**Required action:**
Your answer should be only the lines below from the one with "camera: 10 degrees right, 5 degrees up" to the one with "speaker [288,418,323,454] ->", repeated exactly, ends included.

**Records provided:**
==========

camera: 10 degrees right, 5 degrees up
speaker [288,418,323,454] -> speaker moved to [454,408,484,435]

==========

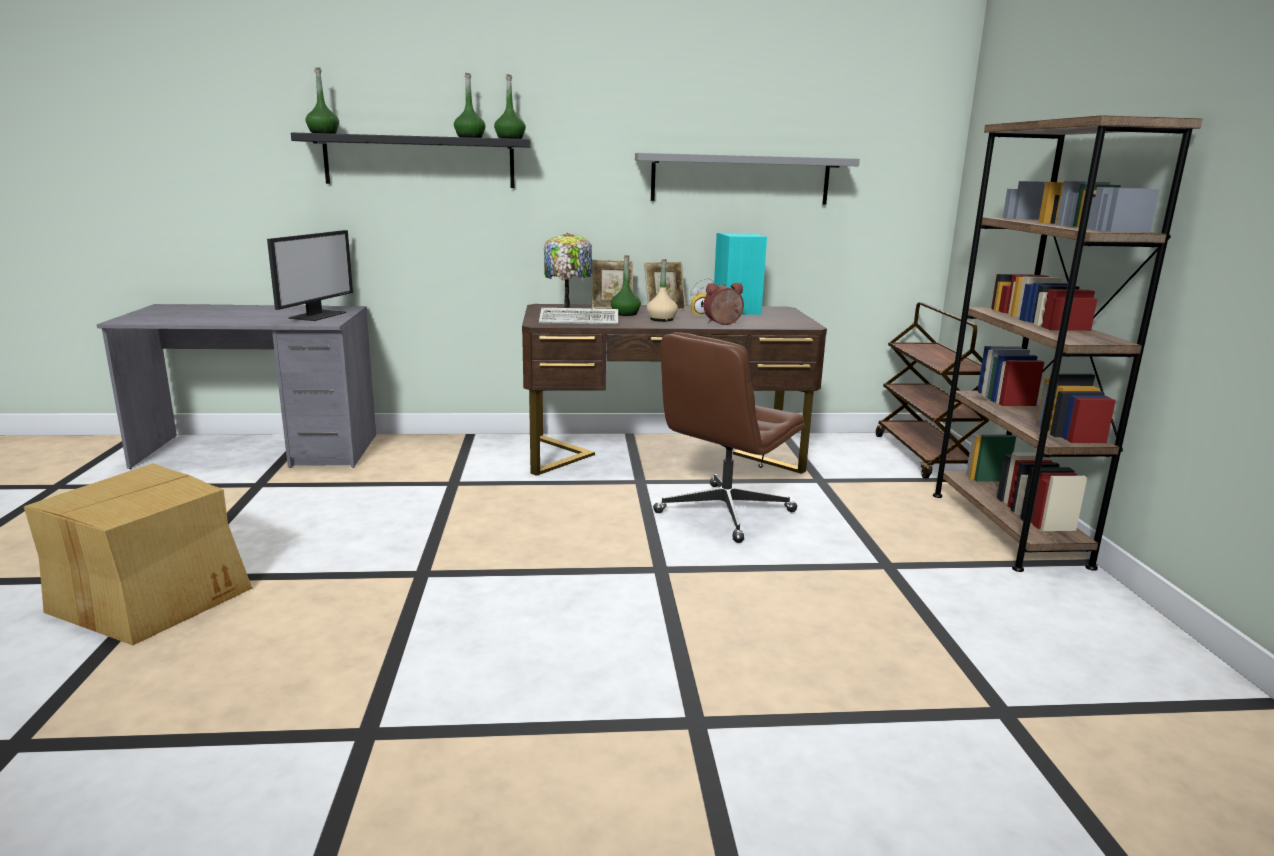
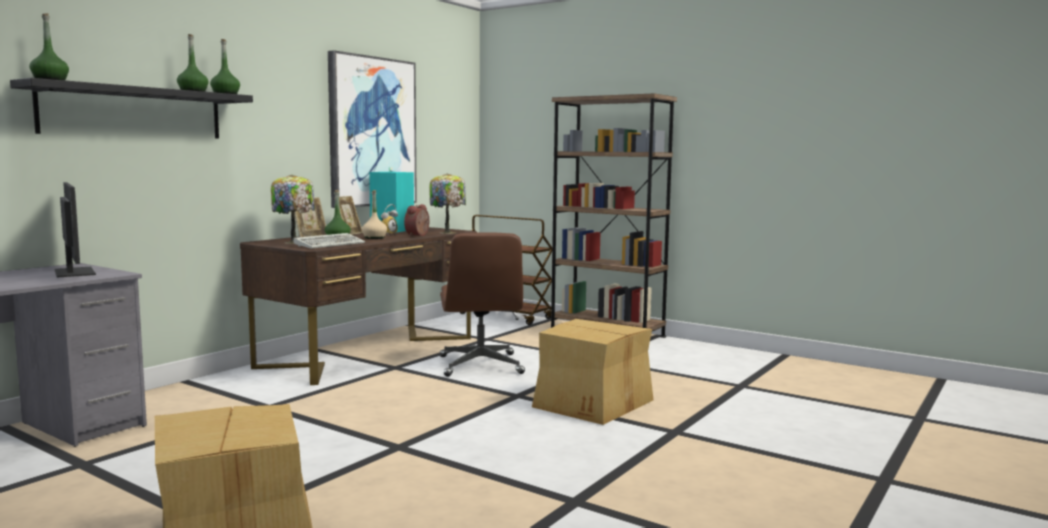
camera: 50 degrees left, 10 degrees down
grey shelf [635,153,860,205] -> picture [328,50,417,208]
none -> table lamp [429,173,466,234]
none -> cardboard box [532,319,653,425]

==========

**Problem solution:**
camera: 10 degrees right, 5 degrees up
speaker [288,418,323,454] -> speaker moved to [454,408,484,435]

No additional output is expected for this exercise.